### GIVEN RECORDS
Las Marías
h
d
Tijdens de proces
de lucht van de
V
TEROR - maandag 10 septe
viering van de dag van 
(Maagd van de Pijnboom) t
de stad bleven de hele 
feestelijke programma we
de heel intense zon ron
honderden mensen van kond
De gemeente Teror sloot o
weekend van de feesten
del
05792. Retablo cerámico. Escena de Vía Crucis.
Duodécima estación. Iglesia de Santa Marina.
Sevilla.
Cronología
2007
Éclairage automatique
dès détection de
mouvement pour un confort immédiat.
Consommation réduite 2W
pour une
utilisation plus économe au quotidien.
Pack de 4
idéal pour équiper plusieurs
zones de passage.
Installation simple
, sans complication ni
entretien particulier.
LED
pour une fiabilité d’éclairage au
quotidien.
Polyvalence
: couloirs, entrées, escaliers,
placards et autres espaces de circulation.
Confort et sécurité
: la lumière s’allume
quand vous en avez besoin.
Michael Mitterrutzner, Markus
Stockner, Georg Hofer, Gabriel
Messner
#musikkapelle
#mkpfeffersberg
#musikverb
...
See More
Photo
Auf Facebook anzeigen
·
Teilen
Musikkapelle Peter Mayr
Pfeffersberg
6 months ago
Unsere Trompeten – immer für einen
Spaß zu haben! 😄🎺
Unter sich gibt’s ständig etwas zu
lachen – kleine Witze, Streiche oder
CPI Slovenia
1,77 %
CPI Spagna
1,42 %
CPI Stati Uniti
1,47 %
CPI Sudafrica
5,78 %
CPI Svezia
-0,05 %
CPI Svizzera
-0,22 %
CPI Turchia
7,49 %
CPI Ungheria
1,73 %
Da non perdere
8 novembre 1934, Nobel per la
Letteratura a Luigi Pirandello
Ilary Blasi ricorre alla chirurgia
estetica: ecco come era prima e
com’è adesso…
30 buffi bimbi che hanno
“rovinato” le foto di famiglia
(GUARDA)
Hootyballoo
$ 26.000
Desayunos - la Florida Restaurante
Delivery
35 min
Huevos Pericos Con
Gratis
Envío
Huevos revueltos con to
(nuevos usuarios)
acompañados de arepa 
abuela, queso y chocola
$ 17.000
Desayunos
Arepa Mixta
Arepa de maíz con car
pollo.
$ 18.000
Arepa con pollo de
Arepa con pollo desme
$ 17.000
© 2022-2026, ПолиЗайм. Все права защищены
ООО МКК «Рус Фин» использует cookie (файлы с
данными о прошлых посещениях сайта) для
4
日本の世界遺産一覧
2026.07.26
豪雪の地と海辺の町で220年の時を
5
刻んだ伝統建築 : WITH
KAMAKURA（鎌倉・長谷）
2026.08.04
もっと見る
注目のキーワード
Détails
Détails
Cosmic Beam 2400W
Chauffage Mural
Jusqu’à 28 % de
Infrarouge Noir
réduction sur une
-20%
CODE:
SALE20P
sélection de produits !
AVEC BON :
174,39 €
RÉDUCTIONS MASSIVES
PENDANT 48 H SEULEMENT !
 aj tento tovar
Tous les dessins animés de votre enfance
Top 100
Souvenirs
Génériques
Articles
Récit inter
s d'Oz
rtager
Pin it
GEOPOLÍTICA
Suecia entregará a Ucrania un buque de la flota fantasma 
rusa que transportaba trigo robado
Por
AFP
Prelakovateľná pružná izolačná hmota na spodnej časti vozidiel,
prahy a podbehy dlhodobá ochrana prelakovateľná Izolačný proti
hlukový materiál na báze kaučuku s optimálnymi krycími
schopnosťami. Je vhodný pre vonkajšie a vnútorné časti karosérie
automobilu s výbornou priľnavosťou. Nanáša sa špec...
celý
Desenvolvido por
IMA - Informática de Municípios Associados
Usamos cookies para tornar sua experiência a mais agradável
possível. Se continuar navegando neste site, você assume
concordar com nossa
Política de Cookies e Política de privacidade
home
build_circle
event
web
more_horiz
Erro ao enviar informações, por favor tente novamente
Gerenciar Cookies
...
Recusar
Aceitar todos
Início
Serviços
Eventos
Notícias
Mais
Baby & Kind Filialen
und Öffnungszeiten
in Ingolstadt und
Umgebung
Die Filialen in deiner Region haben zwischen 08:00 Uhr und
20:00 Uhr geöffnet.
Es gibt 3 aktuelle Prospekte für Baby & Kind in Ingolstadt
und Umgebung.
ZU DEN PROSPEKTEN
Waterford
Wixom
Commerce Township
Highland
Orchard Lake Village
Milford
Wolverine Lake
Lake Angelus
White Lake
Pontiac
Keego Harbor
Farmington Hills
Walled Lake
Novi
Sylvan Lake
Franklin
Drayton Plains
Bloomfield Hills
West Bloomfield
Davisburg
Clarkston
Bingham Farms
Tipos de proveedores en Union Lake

### THE PROBLEM
Reproduce everything from the start of the lines down to and including the line that contains "Letteratura a Luigi Pirandello", changing "Pack de 4" to "Pack de 6" and leaving all else unchanged.

### RESULT FOR THIS EXERCISE
Las Marías
h
d
Tijdens de proces
de lucht van de
V
TEROR - maandag 10 septe
viering van de dag van 
(Maagd van de Pijnboom) t
de stad bleven de hele 
feestelijke programma we
de heel intense zon ron
honderden mensen van kond
De gemeente Teror sloot o
weekend van de feesten
del
05792. Retablo cerámico. Escena de Vía Crucis.
Duodécima estación. Iglesia de Santa Marina.
Sevilla.
Cronología
2007
Éclairage automatique
dès détection de
mouvement pour un confort immédiat.
Consommation réduite 2W
pour une
utilisation plus économe au quotidien.
Pack de 6
idéal pour équiper plusieurs
zones de passage.
Installation simple
, sans complication ni
entretien particulier.
LED
pour une fiabilité d’éclairage au
quotidien.
Polyvalence
: couloirs, entrées, escaliers,
placards et autres espaces de circulation.
Confort et sécurité
: la lumière s’allume
quand vous en avez besoin.
Michael Mitterrutzner, Markus
Stockner, Georg Hofer, Gabriel
Messner
#musikkapelle
#mkpfeffersberg
#musikverb
...
See More
Photo
Auf Facebook anzeigen
·
Teilen
Musikkapelle Peter Mayr
Pfeffersberg
6 months ago
Unsere Trompeten – immer für einen
Spaß zu haben! 😄🎺
Unter sich gibt’s ständig etwas zu
lachen – kleine Witze, Streiche oder
CPI Slovenia
1,77 %
CPI Spagna
1,42 %
CPI Stati Uniti
1,47 %
CPI Sudafrica
5,78 %
CPI Svezia
-0,05 %
CPI Svizzera
-0,22 %
CPI Turchia
7,49 %
CPI Ungheria
1,73 %
Da non perdere
8 novembre 1934, Nobel per la
Letteratura a Luigi Pirandello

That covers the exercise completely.